As I prepare the first lesson plan for my new class (last week was more of a “Hi, welcome to class, I know your parents are downstairs and you want to see them, here’s what we’re going to learn and let me get you excited about it”) I find that I am jealous of Rabbi Hillel, and any teacher that has had the ability to teach outside of the confines of class bells and ridiculous, arbitrary structures that define the notion of modern learning/teaching/instruction in the United States (if anything will be our downfall, it’s this - to be sure).
I’m going to connect the students Hebrew names with our past, and their future by showing the relation to liturgical Hebrew and Modern Hebrew (and in between I know at least one of my students will ask about cheese/Batman/ponies…because: students)…and I will have to make them care about Hebrew as much as they care about cheese/Batman/ponies, which is an incredibly tall order to fill.

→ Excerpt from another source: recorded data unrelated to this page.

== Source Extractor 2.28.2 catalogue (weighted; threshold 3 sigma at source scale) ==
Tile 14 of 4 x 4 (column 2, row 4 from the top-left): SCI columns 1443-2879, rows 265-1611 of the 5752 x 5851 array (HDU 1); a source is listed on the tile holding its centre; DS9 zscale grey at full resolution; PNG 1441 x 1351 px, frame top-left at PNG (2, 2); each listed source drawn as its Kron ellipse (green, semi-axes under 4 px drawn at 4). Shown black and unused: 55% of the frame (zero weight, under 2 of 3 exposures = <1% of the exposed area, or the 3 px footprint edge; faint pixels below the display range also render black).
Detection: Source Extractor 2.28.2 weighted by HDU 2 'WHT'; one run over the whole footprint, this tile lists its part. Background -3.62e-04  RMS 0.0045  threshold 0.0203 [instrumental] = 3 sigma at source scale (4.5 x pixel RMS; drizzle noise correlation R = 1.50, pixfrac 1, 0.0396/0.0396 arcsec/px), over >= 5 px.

I’m going to play for them music of what prayers sound like from many different groups, and then we’re going to think about a reason to be thankful for, and we’re going to clap out a prayer to God (because: Psalm 47:1).
We’re then going to talk about Roi Klein who’s last words were either “Shema Yisrael…” (Hear O Israel) or “Long live Israel” depending on the account, when he flung himself on a hand-grenade to save his troops during the Second Lebanon War - or we’ll talk about God counting the tears of women, to bring it back to this modern life (and to settle them down after clapping and screaming); and then we’re going to discuss where Jews pray, from appropriate dress and behavior in a Synagogue, before we launch into the structure of a prayer service (and make cards that we’ll get to use in the future to order our studies and prayers) - but where is the time to develop a love of learning, a love of Hebrew, a love of our sacred works? Why do we race toward the date of Bnai Mitzvot as if that is all Hebrew School is? Where is the time to show them that this is more than a language, more than a religion, more than a ceremony: that we are a people, and that this is our language, our history, our past, our present, our future - and it is also a philosophy on life, and that at every turn it both agrees and contradicts itself and that perhaps our greatest heritage is our own works that have arisen from this.
Perhaps at the end of the year I will have to bring sand in a chest and hope that Elijah has a bit of time to intercede on my behalf.